• YOUR GOAL: What is needed is an exact copy of all the records.

• DATASET CONTENT:
<<<<

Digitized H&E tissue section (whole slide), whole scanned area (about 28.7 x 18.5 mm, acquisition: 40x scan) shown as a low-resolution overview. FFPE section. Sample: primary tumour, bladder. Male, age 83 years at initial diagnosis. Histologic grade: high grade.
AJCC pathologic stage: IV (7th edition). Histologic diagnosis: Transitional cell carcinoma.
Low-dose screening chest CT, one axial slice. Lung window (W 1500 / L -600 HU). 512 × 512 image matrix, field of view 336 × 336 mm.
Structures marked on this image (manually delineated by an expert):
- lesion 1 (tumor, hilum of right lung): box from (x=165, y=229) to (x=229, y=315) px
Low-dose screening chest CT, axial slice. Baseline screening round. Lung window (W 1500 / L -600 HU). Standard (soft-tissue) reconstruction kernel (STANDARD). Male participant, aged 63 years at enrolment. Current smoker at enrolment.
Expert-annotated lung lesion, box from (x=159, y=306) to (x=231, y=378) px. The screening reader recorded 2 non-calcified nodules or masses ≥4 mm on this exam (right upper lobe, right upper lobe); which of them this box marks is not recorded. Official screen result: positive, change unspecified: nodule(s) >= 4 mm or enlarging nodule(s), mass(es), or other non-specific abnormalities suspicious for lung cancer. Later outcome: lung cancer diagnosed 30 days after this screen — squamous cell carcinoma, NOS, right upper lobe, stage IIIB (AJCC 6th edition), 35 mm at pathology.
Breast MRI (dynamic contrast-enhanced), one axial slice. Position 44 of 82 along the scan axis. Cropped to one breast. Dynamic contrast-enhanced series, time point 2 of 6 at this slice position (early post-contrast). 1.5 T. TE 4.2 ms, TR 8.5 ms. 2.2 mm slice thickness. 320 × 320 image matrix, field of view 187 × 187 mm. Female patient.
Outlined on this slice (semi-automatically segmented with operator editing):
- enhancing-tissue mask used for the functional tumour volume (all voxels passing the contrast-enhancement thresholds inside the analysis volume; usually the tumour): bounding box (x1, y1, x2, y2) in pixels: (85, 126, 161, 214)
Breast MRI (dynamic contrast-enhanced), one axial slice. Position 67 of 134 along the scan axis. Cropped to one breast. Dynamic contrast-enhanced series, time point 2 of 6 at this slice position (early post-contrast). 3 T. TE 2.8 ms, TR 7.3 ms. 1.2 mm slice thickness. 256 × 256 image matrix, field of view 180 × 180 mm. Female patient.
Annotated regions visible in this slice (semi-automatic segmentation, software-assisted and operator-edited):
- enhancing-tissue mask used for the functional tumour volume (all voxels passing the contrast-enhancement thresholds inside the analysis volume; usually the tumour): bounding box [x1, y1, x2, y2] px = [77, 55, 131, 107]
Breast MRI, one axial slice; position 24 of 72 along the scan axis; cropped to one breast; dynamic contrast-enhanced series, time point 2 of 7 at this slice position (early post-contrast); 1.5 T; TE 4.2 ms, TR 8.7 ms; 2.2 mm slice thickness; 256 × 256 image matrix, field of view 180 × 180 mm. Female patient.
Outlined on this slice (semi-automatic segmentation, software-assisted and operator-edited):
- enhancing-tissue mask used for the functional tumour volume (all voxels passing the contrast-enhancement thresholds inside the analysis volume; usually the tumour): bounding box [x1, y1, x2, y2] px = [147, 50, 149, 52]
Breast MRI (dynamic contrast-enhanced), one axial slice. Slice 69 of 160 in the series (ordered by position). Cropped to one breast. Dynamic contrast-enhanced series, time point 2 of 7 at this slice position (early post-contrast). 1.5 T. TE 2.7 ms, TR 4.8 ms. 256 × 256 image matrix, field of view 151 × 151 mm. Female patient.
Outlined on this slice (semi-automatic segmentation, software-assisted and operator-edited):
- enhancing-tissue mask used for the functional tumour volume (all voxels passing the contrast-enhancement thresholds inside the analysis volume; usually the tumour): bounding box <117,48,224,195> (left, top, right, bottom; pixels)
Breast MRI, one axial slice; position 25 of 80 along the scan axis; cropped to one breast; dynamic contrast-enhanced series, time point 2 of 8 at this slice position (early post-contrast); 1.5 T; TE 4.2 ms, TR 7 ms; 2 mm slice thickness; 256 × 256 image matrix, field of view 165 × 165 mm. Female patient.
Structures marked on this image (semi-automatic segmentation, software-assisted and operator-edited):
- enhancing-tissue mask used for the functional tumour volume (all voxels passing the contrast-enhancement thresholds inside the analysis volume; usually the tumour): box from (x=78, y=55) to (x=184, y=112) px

>>>>

• REPLY:
Digitized H&E tissue section (whole slide), whole scanned area (about 28.7 x 18.5 mm, acquisition: 40x scan) shown as a low-resolution overview. FFPE section. Sample: primary tumour, bladder. Male, age 83 years at initial diagnosis. Histologic grade: high grade.
AJCC pathologic stage: IV (7th edition). Histologic diagnosis: Transitional cell carcinoma.
Low-dose screening chest CT, one axial slice. Lung window (W 1500 / L -600 HU). 512 × 512 image matrix, field of view 336 × 336 mm.
Structures marked on this image (manually delineated by an expert):
- lesion 1 (tumor, hilum of right lung): box from (x=165, y=229) to (x=229, y=315) px
Low-dose screening chest CT, axial slice. Baseline screening round. Lung window (W 1500 / L -600 HU). Standard (soft-tissue) reconstruction kernel (STANDARD). Male participant, aged 63 years at enrolment. Current smoker at enrolment.
Expert-annotated lung lesion, box from (x=159, y=306) to (x=231, y=378) px. The screening reader recorded 2 non-calcified nodules or masses ≥4 mm on this exam (right upper lobe, right upper lobe); which of them this box marks is not recorded. Official screen result: positive, change unspecified: nodule(s) >= 4 mm or enlarging nodule(s), mass(es), or other non-specific abnormalities suspicious for lung cancer. Later outcome: lung cancer diagnosed 30 days after this screen — squamous cell carcinoma, NOS, right upper lobe, stage IIIB (AJCC 6th edition), 35 mm at pathology.
Breast MRI (dynamic contrast-enhanced), one axial slice. Position 44 of 82 along the scan axis. Cropped to one breast. Dynamic contrast-enhanced series, time point 2 of 6 at this slice position (early post-contrast). 1.5 T. TE 4.2 ms, TR 8.5 ms. 2.2 mm slice thickness. 320 × 320 image matrix, field of view 187 × 187 mm. Female patient.
Outlined on this slice (semi-automatically segmented with operator editing):
- enhancing-tissue mask used for the functional tumour volume (all voxels passing the contrast-enhancement thresholds inside the analysis volume; usually the tumour): bounding box (x1, y1, x2, y2) in pixels: (85, 126, 161, 214)
Breast MRI (dynamic contrast-enhanced), one axial slice. Position 67 of 134 along the scan axis. Cropped to one breast. Dynamic contrast-enhanced series, time point 2 of 6 at this slice position (early post-contrast). 3 T. TE 2.8 ms, TR 7.3 ms. 1.2 mm slice thickness. 256 × 256 image matrix, field of view 180 × 180 mm. Female patient.
Annotated regions visible in this slice (semi-automatic segmentation, software-assisted and operator-edited):
- enhancing-tissue mask used for the functional tumour volume (all voxels passing the contrast-enhancement thresholds inside the analysis volume; usually the tumour): bounding box [x1, y1, x2, y2] px = [77, 55, 131, 107]
Breast MRI, one axial slice; position 24 of 72 along the scan axis; cropped to one breast; dynamic contrast-enhanced series, time point 2 of 7 at this slice position (early post-contrast); 1.5 T; TE 4.2 ms, TR 8.7 ms; 2.2 mm slice thickness; 256 × 256 image matrix, field of view 180 × 180 mm. Female patient.
Outlined on this slice (semi-automatic segmentation, software-assisted and operator-edited):
- enhancing-tissue mask used for the functional tumour volume (all voxels passing the contrast-enhancement thresholds inside the analysis volume; usually the tumour): bounding box [x1, y1, x2, y2] px = [147, 50, 149, 52]
Breast MRI (dynamic contrast-enhanced), one axial slice. Slice 69 of 160 in the series (ordered by position). Cropped to one breast. Dynamic contrast-enhanced series, time point 2 of 7 at this slice position (early post-contrast). 1.5 T. TE 2.7 ms, TR 4.8 ms. 256 × 256 image matrix, field of view 151 × 151 mm. Female patient.
Outlined on this slice (semi-automatic segmentation, software-assisted and operator-edited):
- enhancing-tissue mask used for the functional tumour volume (all voxels passing the contrast-enhancement thresholds inside the analysis volume; usually the tumour): bounding box <117,48,224,195> (left, top, right, bottom; pixels)
Breast MRI, one axial slice; position 25 of 80 along the scan axis; cropped to one breast; dynamic contrast-enhanced series, time point 2 of 8 at this slice position (early post-contrast); 1.5 T; TE 4.2 ms, TR 7 ms; 2 mm slice thickness; 256 × 256 image matrix, field of view 165 × 165 mm. Female patient.
Structures marked on this image (semi-automatic segmentation, software-assisted and operator-edited):
- enhancing-tissue mask used for the functional tumour volume (all voxels passing the contrast-enhancement thresholds inside the analysis volume; usually the tumour): box from (x=78, y=55) to (x=184, y=112) px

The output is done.